Alternatively, you can create the `EnsemblRelease` object from inside a Python
process and call `ensembl_object.download()` followed by `ensembl_object.index()`.

# Non-Ensembl Data

PyEnsembl also allows arbitrary genomes via the specification
of local file paths or remote URLs to both Ensembl and non-Ensembl GTF
and FASTA files. (Warning: GTF formats can vary, and handling of
non-Ensembl data is still very much in development.)

For example:

```
data = Genome
reference_name='GRCh38',
annotation_name='my_genome_features',
gtf_path_or_url='/My/local/gtf/path_to_my_genome_features.gtf'))
# parse GTF and construct database of genomic features
data.index()
gene_names = data.gene_names_at_locus(contig=6, position=29945884)
```

# API

The `EnsemblRelease` object has methods to let you access all possible
combinations of the annotation features *gene\_name*, *gene\_id*,
*transcript\_name*, *transcript\_id*, *exon\_id* as well as the location of
these genomic elements (contig, start position, end position, strand).

## Genes

`genes(contig=None, strand=None)`
: returns list of Gene objects, optionally restricted to a particular contig
or strand.

`genes_at_locus(contig, position, end=None, strand=None)`
: returns list of Gene objects overlapping a particular position on a contig,
optionally extend into a range with the `end` parameter and restrict to
forward or backward strand by passing `strand='+'` or `strand='-'`.

`gene_by_id(gene_id)`
: return Gene object for given Ensembl gene ID (e.g. "ENSG00000068793")

`gene_names(contig=None, strand=None)`
: returns all gene names in the annotation database, optionally restricted
to a particular contig or strand.

`genes_by_name(gene_name)`
: get all the unqiue genes with the given name (there might be multiple
due to copies in the genome), return a list containing a Gene object for each
distinct ID.

`gene_by_protein_id(protein_id)`
: find Gene associated with the given Ensembl protein ID (e.g. "ENSP00000350283")
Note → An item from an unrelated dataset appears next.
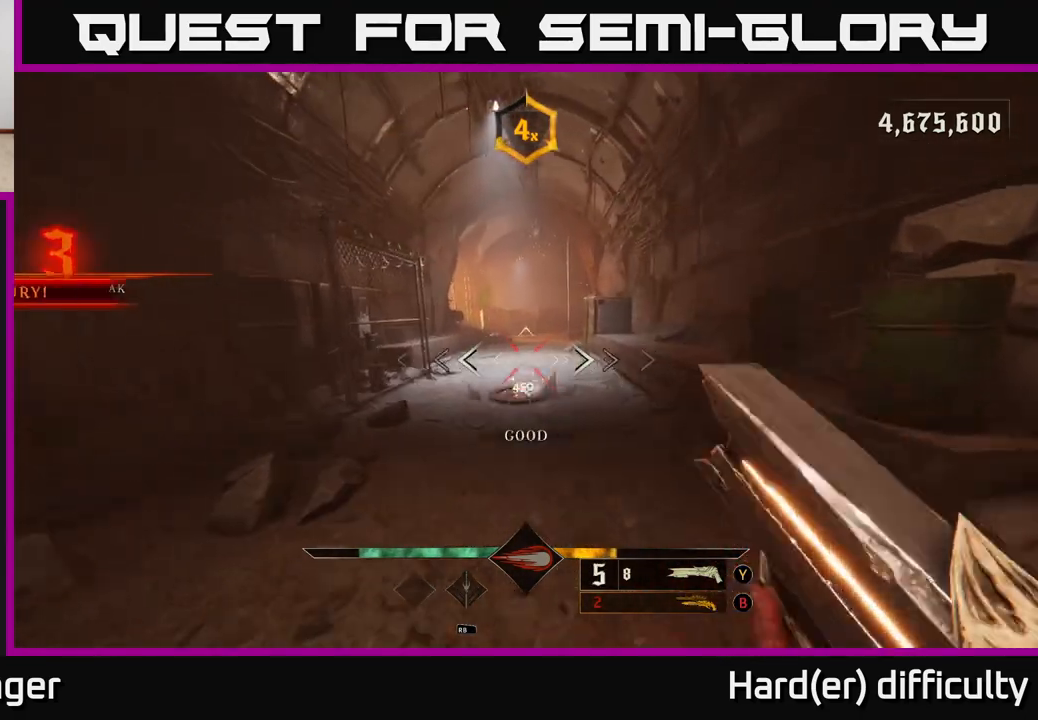
{"buttons": [], "left_stick": "up", "right_stick": "center", "events": [[117, "left_stick", "down-right"], [183, "left_stick", "down"], [333, "left_stick", "center"], [383, "left_stick", "up"]]}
`gene_names_at_locus(contig, position, end=None, strand=None)`
: names of genes overlapping with the given locus
(returns a list to account for overlapping genes)

`gene_name_of_gene_id(gene_id)`
: name of gene with given ID

`gene_name_of_transcript_id(transcript_id)`
: name of gene associated with given transcript ID

`gene_name_of_transcript_name(transcript_name)`
: name of gene associated with given transcript name

`gene_name_of_exon_id(exon_id)`
: name of gene associated with given exon ID

`gene_ids(contig=None, strand=None)`
: all gene IDs in the annotation database

`gene_ids_of_gene_name(gene_name)`
: all Ensembl gene IDs with the given name


## Transcripts

`transcripts(contig=None, strand=None)`
: returns list of Transcript objects for all transcript entries in the
Ensembl database, optionally restricted to a particular contig or strand.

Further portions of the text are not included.